While this pattern and the Dispatcher View pattern describe a similar structure, the two patterns suggest a different division of labor among the components. In Service to Worker, the controller and the dispatcher have more responsibilities.
Unlike the Service to Worker pattern, the Dispatcher View pattern suggests deferring content retrieval to the time of view processing
In the Service to Worker pattern, the dispatcher might be more sophisticated. The dispatcher may invoke a business service to determine the appropriate view to display.
6. Business Delegate : Use a Business Delegate to reduce coupling between presentation-tier clients and business services. The Business Delegate hides the underlying implementation details of the business service, such as lookup and access details of the EJB architecture
7. Session façade :
Why ?
- Tight coupling, which leads to direct dependence between clients and business objects;
- Too many method invocations between client and server, leading to network performance problems;
- Lack of a uniform client access strategy, exposing business objects to misuse.
Use a session bean as a facade to encapsulate the complexity of interactions between the business objects participating in a workflow. The Session Facade manages the business objects, and provides a uniform coarse-grained service access layer to client
8. Service Locator
Use a Service Locator object to abstract all JNDI usage and to hide the complexities of initial context creation, EJB home object lookup, and EJB object re-creation. Multiple clients can reuse the Service Locator object to reduce code complexity, provide a single point of control, and improve performance by providing a caching facility
9. Transfer Object
Use a Transfer Object to encapsulate the business data. A single method call is used to send and retrieve the Transfer Object. When the client requests the enterprise bean for the business data, the enterprise bean can construct the Transfer Object, populate it with its attribute values, and pass it by value to the client.
10. Value List Handler
Use a Value List Handler to control the search, cache the results, and provide the results to the client in a result set whose size and traversal meets the client’s requirements
11. Data Access Object
Use a Data Access Object (DAO) to abstract and encapsulate all access to the data source. The DAO manages the connection with the data source to obtain and store data.
When the underlying storage is subject to change from one implementation to another, this strategy may be implemented using the Abstract Factory pattern. The Abstract Factory can in turn build on and use the Factory Method implementation. In this case, this strategy provides an abstract DAO factory object (Abstract Factory) that can construct various types of concrete DAO factories, each factory supporting a different type of persistent storage implementation. Once you obtain the concrete DAO factory for a specific implementation, you use it to produce DAOs supported and implemented in that implementation.
12. Command Pattern
Encapsulate a request as an object, thereby letting you parameterize clients with different requests.

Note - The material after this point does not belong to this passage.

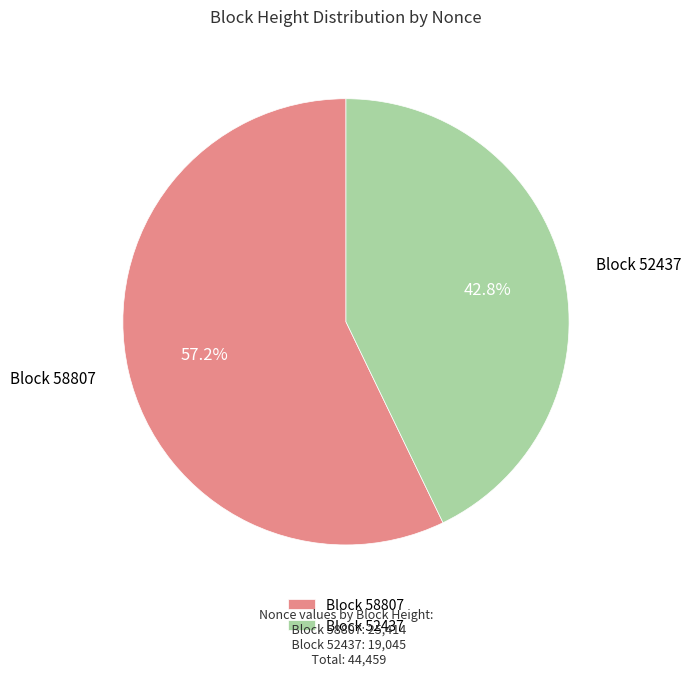

Which category has the smallest portion of the pie?

Block 52437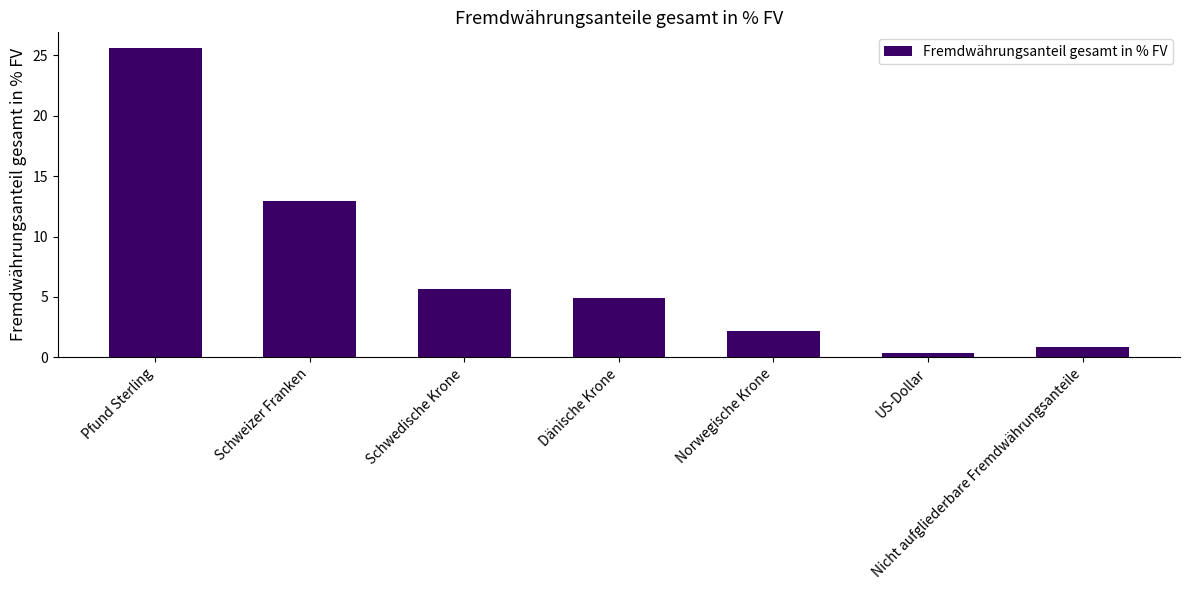

How many bars are there in total?

7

Action classes in Struts is an example of command pattern
13 Abstract Factory: (Creational)
Provide an interface for creating families of related or dependent objects (products) without specifying their concrete classes.
J2EE technology uses this pattern for the EJB Home interface, which creates new EJB objects.

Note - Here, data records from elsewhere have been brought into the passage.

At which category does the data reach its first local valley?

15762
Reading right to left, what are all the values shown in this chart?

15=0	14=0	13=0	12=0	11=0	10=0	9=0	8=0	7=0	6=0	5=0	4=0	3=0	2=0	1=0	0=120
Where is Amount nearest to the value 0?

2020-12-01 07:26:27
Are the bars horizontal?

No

It isolates concrete classes.
It makes exchanging product families easy.
It promotes consistency among products.
Supporting new kinds of products is difficult
14. Factory Method
Define an interface for creating an object, but let subclasses decide which class to instantiate. Factory Method lets a class defer instantiation to subclasses.
J2EE technology uses this pattern for the EJB Home interface, which creates new EJB objects.
Eliminates the need to bind application-specific classes into your code.
Gives subclasses a hook for providing an extended version of an object being constructed.